State officials, market managers and shellfish farmers are considering the expansion of a pilot program that began last year in a handful of markets under a strict set of food safety guidelines.
Les Hemmila, owner of Barnstable Sea Farms, sold oysters last year at farmers markets in Hyannis and Osterville on Cape Cod and is planning to do so again this year. Like other farmers who sell at markets, he sees it as a unique opportunity to reach consumers directly.
“They want to know it’s really, really fresh and it’s good to know where your food is coming from and who grew it,” Hemmila said.
“It also allows the product to get to people who can’t afford to buy it in restaurants,” he added.
While not generally thought of in the same sense as farmers who tend fields or raise livestock, aquaculturists — as they are sometimes called — are recognized as farmers by the U.S. Department of Agriculture. Their farms are generally small tracts of ocean or fresh water where they carefully cultivate and harvest fish, crustaceans or shellfish.
Hemmila is one of a relatively small number of shellfish growers allowed to participate in the farmers market experiment since he is already a licensed wholesale dealer.

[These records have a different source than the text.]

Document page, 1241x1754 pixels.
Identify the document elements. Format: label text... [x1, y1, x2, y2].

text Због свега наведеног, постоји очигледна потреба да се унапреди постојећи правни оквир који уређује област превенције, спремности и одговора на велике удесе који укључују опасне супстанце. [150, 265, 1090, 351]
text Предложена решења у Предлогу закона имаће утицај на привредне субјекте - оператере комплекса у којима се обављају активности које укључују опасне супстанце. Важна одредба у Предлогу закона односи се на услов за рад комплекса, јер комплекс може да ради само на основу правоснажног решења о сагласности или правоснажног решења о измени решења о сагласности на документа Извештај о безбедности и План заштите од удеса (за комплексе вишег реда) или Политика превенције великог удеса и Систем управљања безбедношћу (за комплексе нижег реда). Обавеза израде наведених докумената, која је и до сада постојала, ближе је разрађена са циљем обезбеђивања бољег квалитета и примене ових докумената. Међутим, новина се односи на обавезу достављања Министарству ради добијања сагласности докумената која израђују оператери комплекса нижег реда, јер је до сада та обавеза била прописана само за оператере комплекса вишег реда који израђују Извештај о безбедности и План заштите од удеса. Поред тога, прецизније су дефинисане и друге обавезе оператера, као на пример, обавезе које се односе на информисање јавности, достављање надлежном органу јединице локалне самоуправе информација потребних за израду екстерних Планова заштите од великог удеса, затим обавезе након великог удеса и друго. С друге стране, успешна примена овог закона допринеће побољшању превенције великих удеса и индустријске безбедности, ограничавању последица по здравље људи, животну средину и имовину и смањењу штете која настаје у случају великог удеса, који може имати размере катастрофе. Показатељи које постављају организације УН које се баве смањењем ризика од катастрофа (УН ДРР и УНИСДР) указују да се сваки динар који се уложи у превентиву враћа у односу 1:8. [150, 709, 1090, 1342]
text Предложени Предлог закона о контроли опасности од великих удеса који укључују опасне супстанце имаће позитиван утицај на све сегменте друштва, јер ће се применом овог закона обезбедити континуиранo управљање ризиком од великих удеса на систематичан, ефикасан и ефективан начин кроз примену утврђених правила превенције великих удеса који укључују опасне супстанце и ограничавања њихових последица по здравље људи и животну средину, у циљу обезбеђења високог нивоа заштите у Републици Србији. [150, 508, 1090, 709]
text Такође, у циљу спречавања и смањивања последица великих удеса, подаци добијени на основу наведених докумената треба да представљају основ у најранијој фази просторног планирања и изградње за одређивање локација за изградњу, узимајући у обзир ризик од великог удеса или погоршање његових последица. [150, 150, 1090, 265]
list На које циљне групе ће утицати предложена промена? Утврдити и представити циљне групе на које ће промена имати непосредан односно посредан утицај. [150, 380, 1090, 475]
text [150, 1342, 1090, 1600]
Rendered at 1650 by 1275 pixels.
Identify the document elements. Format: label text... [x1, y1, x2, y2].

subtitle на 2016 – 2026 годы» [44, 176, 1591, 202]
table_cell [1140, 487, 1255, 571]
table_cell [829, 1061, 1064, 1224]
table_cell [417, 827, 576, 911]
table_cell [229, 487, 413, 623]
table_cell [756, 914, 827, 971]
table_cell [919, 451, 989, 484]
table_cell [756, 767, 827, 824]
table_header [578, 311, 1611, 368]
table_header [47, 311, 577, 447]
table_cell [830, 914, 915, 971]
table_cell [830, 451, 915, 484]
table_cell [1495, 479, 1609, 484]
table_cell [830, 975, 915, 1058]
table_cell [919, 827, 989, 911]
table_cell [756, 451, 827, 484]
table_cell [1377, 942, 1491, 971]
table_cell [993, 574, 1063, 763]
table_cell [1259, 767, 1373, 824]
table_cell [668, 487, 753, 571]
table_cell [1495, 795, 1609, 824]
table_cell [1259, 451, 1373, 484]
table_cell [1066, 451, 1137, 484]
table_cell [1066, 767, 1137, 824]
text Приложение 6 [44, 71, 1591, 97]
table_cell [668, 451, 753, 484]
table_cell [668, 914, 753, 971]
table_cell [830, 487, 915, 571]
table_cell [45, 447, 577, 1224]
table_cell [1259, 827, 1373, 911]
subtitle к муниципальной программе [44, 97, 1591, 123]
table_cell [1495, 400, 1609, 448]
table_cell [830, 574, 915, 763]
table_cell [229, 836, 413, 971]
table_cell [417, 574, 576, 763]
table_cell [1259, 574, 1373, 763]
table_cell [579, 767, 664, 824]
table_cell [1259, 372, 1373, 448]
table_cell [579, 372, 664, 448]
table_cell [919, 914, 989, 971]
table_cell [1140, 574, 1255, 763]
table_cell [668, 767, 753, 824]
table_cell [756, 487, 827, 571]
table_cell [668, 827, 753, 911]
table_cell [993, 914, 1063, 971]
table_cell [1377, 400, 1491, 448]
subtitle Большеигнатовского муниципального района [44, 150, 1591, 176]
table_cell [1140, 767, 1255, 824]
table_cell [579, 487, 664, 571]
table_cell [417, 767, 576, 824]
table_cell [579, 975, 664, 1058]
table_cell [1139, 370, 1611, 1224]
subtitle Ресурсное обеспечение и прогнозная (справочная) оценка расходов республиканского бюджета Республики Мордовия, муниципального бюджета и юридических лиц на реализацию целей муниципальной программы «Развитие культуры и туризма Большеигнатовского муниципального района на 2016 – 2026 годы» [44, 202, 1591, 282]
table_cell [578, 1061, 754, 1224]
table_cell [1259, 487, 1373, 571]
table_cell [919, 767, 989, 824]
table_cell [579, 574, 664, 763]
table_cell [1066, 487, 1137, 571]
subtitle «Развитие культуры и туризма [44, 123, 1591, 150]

That’s important, said Daniel McKiernan, deputy director of the Massachusetts Division of Marine Fisheries, because shellfish are highly regulated. They are often consumed uncooked and can be harmful to humans if subject to red tide (toxic algae) or other contaminants.
“The technical question and the policy question is ‘Can we do shellfish in farmers markets?’ and because it’s a high-hazard food, it’s a lot more complicated than just selling a tomato,” said McKiernan, who held an informal meeting with growers on the Cape this week to discuss the program.
Among the strict guidelines governing shellfish are temperature controls and a traceability requirement that allows public health officials quickly to determine exactly where the food came from should a consumer gets sick. The rule applies not only to local sales but to shellfish that is shipped around the country.
Some growers also harvest shellfish in the wild, further complicating the feasibility of direct sales to consumers at farmers markets, McKiernan said. Those who do sell must obtain permission from the Division of Marine Fisheries and the state Department of Public Health’s Food Protection Program in addition to the local board of health where the market is located.
Jeff Cole, executive director of the Federation of Massachusetts Farmers Markets, said his group is supportive of expanding shellfish sales and has been working behind the scenes for years to address any health concerns.
“There are many market managers who are advocating for caution and we agree,” said Cole. “That’s why we’re not saying, ‘It worked last year, let’s just open it up.”’
People who shop at farmers markets are constantly asking managers to expand the product line, he said.
Approximately 250 commercial farmers markets are expected to operate in Massachusetts this year, generating by some estimates up to $20 million in sales. If the shellfish program is expanded, i t likely would be limited to a relatively small number of markets in coastal areas.
Hemmila, who sold oysters out of a refrigerated truck during the initial year of the pilot program, found shoppers a bit hesitant at first.
“They weren’t mobbing the truck by any means,” he said. “It’s borderline worthwhile, but it’s a lot of fun and it’s a good way to get your name out. Eventually, it will build up.”